EC introduces new rules to “simplify” GDPR and boost innovation

The European Commission has announced a new digital package, encompassing a Digital Omnibus, Data Union Strategy, and European Business Wallet. The goal is to give European businesses more time to spend on innovation and upscaling and less time dealing with paperwork.

With the Digital Omnibus, the Commission proposes to simplify existing rules on AI, cybersecurity, and data.

For example, the Digital Omnibus aims to introduce a single entry point where companies can report cybersecurity incidents. Currently, businesses and organizations have to report these incidents to numerous authorities under several laws, including the NIS2 Directive, the General Data Protection Regulation (GDPR), and the Digital Operational Resilience Act (DORA).

By establishing a single entry point, it should become easier for companies and organizations to comply with the various reporting requirements.

In addition, the executive branch of the EU aims to establish an “innovation-friendly privacy framework” to “harmonize, clarify, and simplify” rules to boost innovation and support compliance by organizations while keeping the core of the GDPR intact.

Furthermore, cookie rules will be “modernized” to improve users’ experience, for example, by reducing the number of times cookie banners pop up and allowing users to indicate their consent with one click.

Lastly, the European Commission wants to reinforce the AI Office’s powers and centralize oversight of AI systems built on so-called general-purpose AI models. Currently, each Member State must have a separate supervisor to oversee AI development and implementation, causing fragmentation.

The new Data Union Strategy outlines additional measures to unlock more high-quality data for AI by expanding access. The European Commission wants to make it easier to exchange data, making it easier and cheaper for companies to access datasets.

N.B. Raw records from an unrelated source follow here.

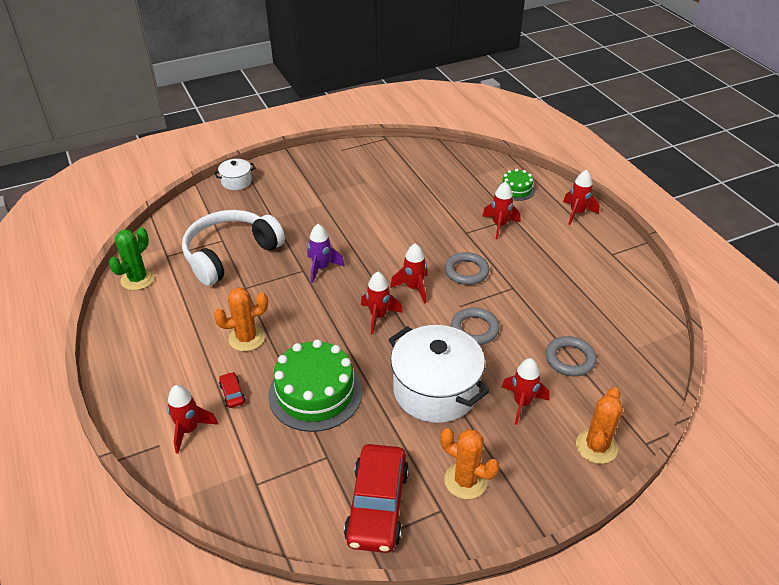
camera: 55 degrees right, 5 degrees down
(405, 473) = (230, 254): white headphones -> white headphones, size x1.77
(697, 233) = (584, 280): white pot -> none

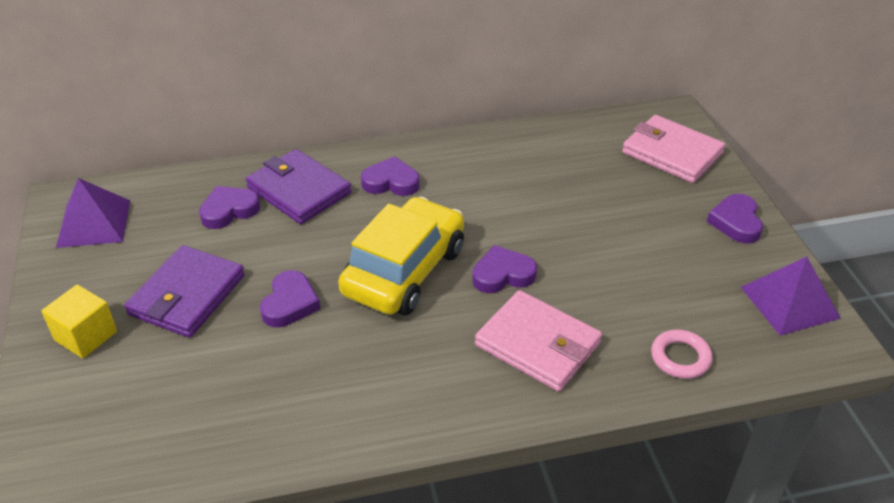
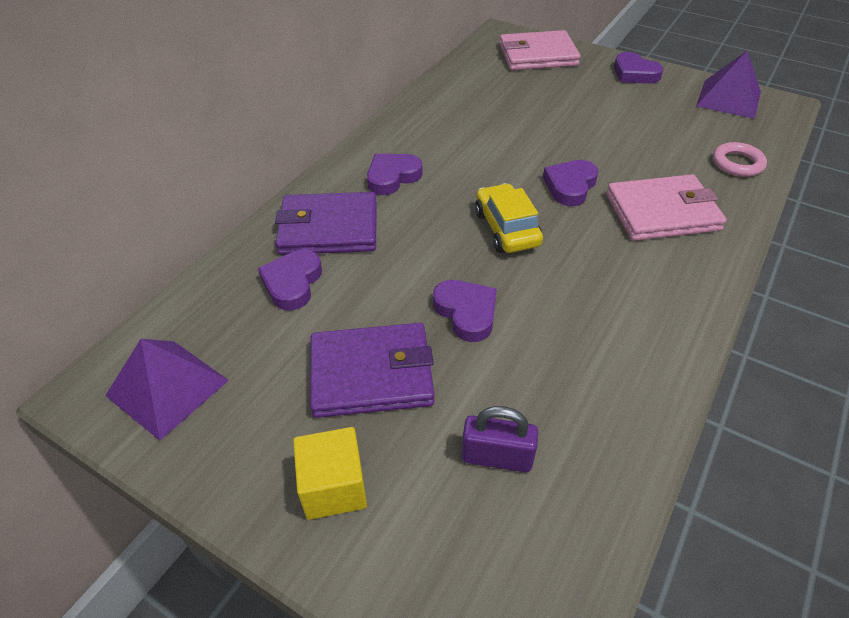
camera: 45 degrees left, 5 degrees up
(174, 393) = (497, 457): none -> purple padlock
(187, 295) = (371, 374): purple wallet -> purple wallet turned 75 degrees counterclockwise
(404, 271) = (506, 228): yellow car -> yellow car, size x0.59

With an European Business Wallet, the Commission wants to provide a “unified digital tool” to European companies and public sector bodies, enabling them to digitalize operations and interactions that currently still need to be done in person. This will reduce administrative processes and costs up to €150 billion each year.

“It is essential that the European Union acts to deliver on simplification and competitiveness while also maintaining a high level of protection for the fundamental rights of individuals, and this is precisely the balance this package strikes,” Michael McGrath, Commissioner for Democracy, Justice, the Rule of Law and Consumer Protection, says in a statement.

The Digital Omnibus and other legislative proposals will now be submitted to the European Parliament and the Council for adoption.

Experts have already criticized the European Commission’s plans. A coalition of 127 civil society organizations, trade unions, and interest groups has sent an open letter, urging the Commission to rethink its plans regarding the Digital Omnibus proposal.

“It is not too late for the European Commission to change course to defend, not dismantle, the laws that protect us all,” they say.

Austrian privacy advocacy group noyb accuses the European Commission of “wrecking core GDPR principles.”

“The Digital Omnibus would mainly benefit big tech, while failing to provide any tangible benefits to average EU companies. This proposed reform is a sign of panic around shaping Europe’s digital future, not a sign of leadership. What we really need is a strategic, well-designed long-term plan to move Europe ahead,” Max Schrems, Chairman of noyb, says in a response to the Commission’s proposals.